Io resto basito. Dunque cosa scrivere in quella comunicazione non conta. Il contenuto non conta. Il mondo che sta dietro quei contenuti, non interessa. Penso a un esperto di comunicazione, che un giorno mi disse cosa dovevo fare per avere velocemente migliaia di “like”. Tanti fanno così. Solo che quel legame, quell’apprezzamento, non nasce da qualcosa di concreto, un concetto condiviso, una “comunione” ma solo dall’esposizione quantitativa in rete. Dunque non ha peso, è freddo, non ha valore, non generato da nulla non genera nulla. Mi viene anche in mente un certo modo di fare politica oggi, in cui la modalità (rapidi, secchi, senza indugio) conta più del pensiero e della sua causalità (cosa, con che effetti, che portano dove, che richiamano quali ispirazioni). Forse è anche questo il motivo per cui i sondaggi non ci pigliano più e poi qualche politico si trova col culo per terra.
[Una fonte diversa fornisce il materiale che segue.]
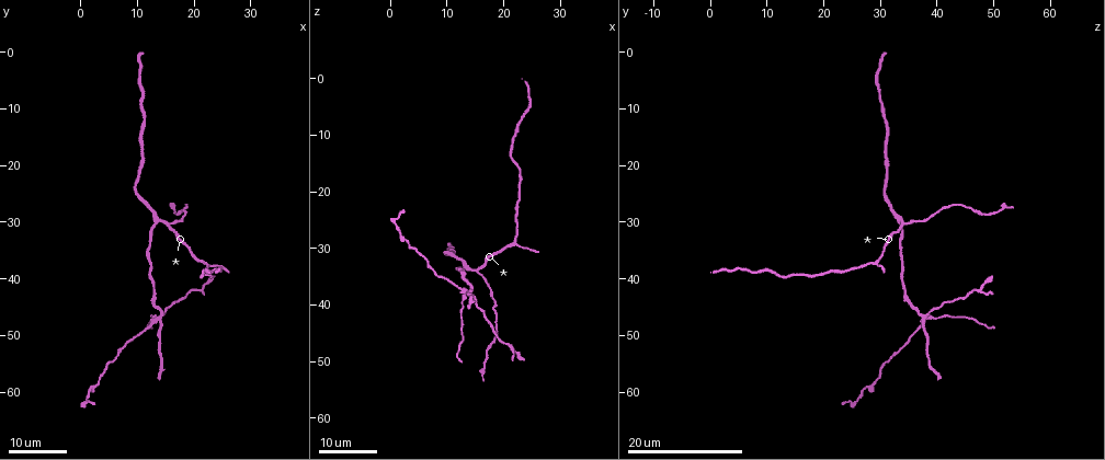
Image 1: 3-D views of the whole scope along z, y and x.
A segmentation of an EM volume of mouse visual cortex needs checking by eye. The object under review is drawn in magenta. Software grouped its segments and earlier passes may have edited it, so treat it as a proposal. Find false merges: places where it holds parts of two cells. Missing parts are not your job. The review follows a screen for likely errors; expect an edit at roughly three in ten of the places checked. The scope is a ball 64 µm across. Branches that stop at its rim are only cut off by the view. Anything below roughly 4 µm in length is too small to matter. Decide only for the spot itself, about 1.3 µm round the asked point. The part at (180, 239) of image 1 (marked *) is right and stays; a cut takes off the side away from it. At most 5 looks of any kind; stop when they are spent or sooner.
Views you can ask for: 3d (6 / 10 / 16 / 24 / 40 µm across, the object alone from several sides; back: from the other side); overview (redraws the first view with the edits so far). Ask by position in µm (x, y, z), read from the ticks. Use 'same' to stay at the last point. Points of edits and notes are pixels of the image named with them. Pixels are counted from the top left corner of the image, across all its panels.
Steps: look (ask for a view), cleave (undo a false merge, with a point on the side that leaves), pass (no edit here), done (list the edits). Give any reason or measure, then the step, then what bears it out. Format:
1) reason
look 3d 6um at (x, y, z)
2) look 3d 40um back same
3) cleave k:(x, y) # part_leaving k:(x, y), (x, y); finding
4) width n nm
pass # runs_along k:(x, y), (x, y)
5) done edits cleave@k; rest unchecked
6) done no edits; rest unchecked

small branch off a trunk
look 3d 16um at (14.0, 46.5, 38.0)

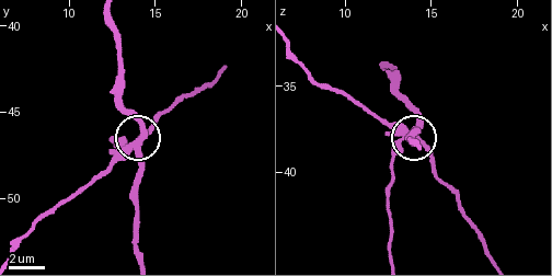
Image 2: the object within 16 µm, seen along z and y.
look 3d 6um same

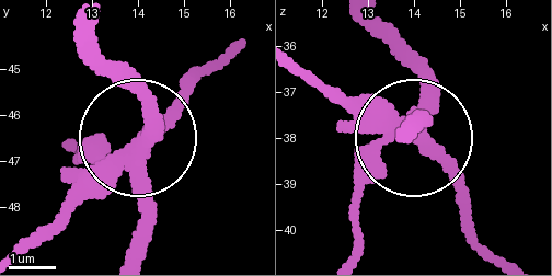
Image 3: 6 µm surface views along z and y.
arms 5
cleave 3:(79, 186) # two cells meet here

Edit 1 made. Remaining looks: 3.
small branch off a trunk
look 3d 16um at (22.0, 37.0, 29.0)

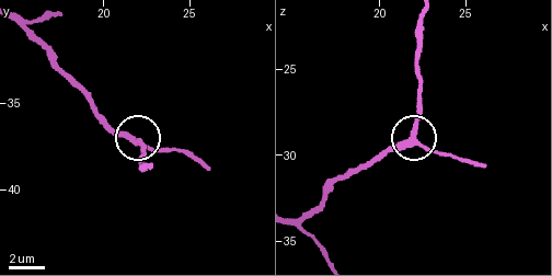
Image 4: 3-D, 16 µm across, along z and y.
look 3d 10um same

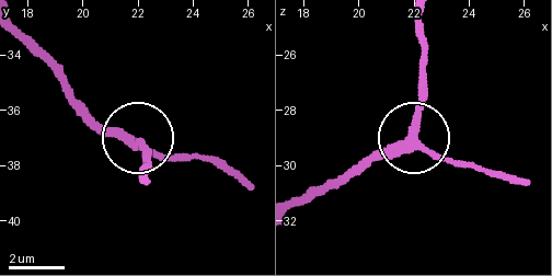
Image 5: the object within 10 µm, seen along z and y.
side_arm 5 um
pass # runs_along 5:(21, 42), (106, 124), (156, 150), (209, 160); continuous, no second cell

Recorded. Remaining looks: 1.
done edits cleave@3; rest unchecked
Ma è normale tutto questo? Qualcuno potrebbe dire di sì, che sono io a non capire, che la rete ha cambiato le regole della comunicazione. Me lo disse un giorno Gianroberto Casaleggio, in uno di quei momenti in cui, seduti nella sua stanza a discorrere, smettevo di seguirlo.
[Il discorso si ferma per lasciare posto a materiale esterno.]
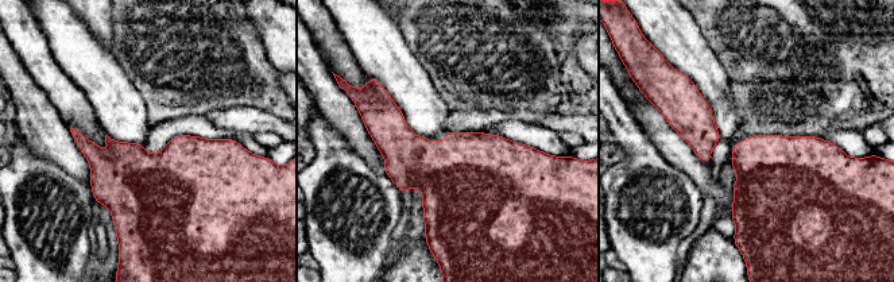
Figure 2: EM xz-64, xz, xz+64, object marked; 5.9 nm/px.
Look: em planes (borders) at the same point. Cut it another way.

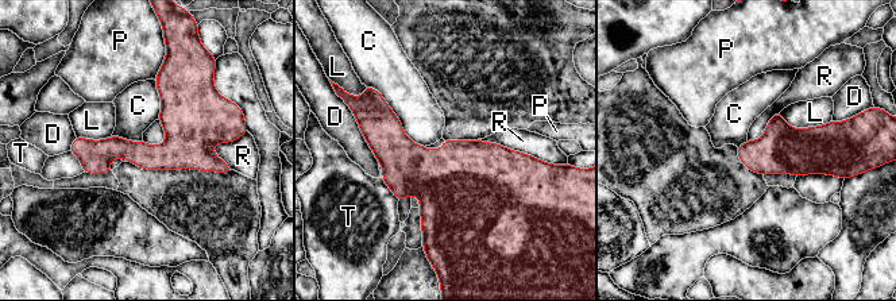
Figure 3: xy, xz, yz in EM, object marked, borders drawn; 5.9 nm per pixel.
Leave. C, D, L, P, R and T are other cells; it runs along (223, 135), (174, 153), (73, 149) in figure 3; all the same cell.

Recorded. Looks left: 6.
Look: 3d 4 µm at (1385, 1575, 1800). Calibre changes.

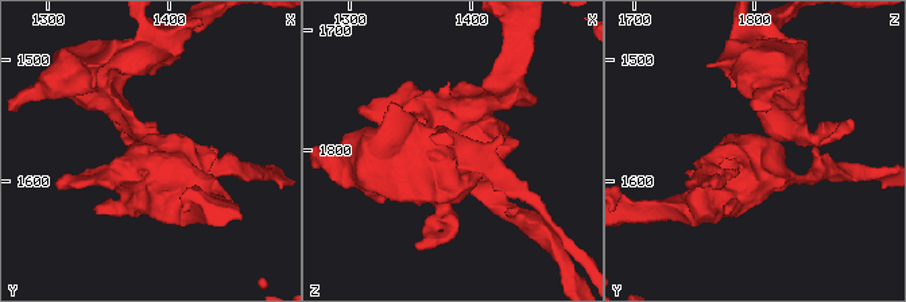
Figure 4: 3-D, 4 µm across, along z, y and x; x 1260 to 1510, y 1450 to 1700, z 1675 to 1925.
Look: em yz step 4 (tint) at (1388, 1572, 1800). Shape alone is not enough.

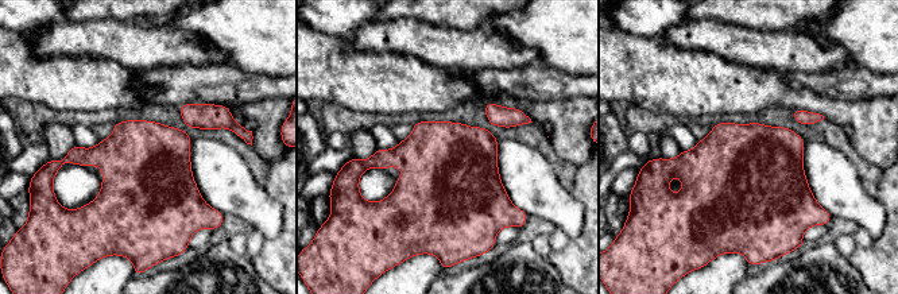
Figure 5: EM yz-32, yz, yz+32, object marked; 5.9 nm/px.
Look: em planes (borders) at the same point. Cut it another way.

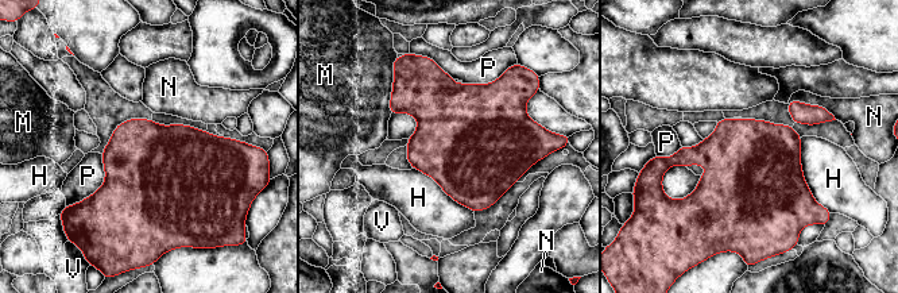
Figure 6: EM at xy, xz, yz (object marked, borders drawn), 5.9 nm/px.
Leave. H, M, N, P and V are other cells; a border runs along (801, 137), (802, 177), (824, 207) in figure 6; continuous, no second cell.

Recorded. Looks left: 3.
Look: 3d 4 µm from the back at (1335, 1765, 2030). Sharp bend.

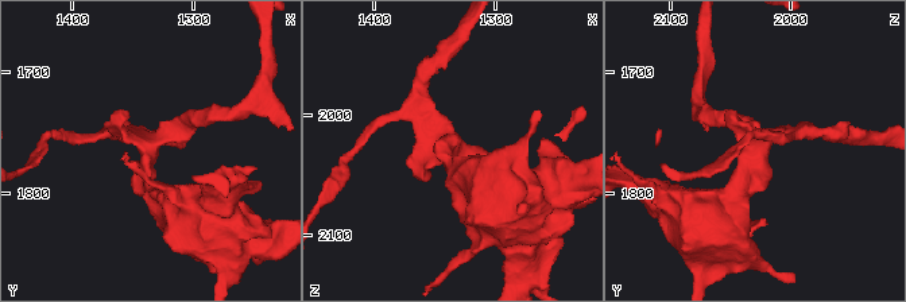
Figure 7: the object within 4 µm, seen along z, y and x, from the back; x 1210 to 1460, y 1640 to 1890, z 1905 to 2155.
Look: em planes (borders) at (1340, 1764, 2030).

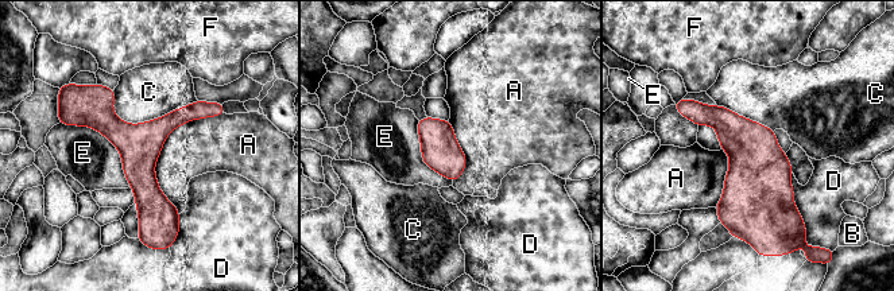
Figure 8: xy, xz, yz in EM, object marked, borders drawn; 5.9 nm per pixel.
Leave. A, B, C, D, E and F are other cells; a border runs along (225, 113), (159, 151), (180, 213) in figure 8; continuous, no second cell.

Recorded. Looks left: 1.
Stop: no edits; the rest is unchecked.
Eppure, anche in televisione lo spot genera una serie di contatti, per certo. Ma il contenuto dello spot non è un accessorio! E sto parlando di pubblicità, figuriamoci nella comunicazione di contenuti! Altrimenti sarebbe come a dire che quando ti parlo non importa cosa dico, conta solo che ti parlo. Parole, suoni, e basta…, poi cosa vogliano dire è irrilevante.
Il famoso concetto di Marshall MacLuhan (1911-1980) “il media è il messaggio”, pronunciato prima di internet, si rivela dunque oggi in tutta la sua cataclismica evidenza. Ma io, che sostenevo il valore del “local” quando tutto il mondo andava verso il “global” (e come vediamo oggi, avevo assai ragione), o che pensavo alla comunicazione virale quando ancora mi chiedevano un’intervista col Direttore del Corriere (e avevo di nuovo ragione), oggi sostengo che si sbagliano. Il significato era e resta dirimente, fa la differenza, perché implica una responsabilità: “Io sono quello che sostiene queste cose, dunque diverso da chi sostiene cose opposte”. Pensa se Renzi si esprimesse così…
L’eccesso di fede nel mezzo è un abbaglio, un miraggio, e chi lo segue, prima o dopo, si troverà col culo per terra. “Passami il sale”, quando te lo dico, vuol dire “passami il sale”. Altrimenti resterà tutto senza sapore. Sciapo.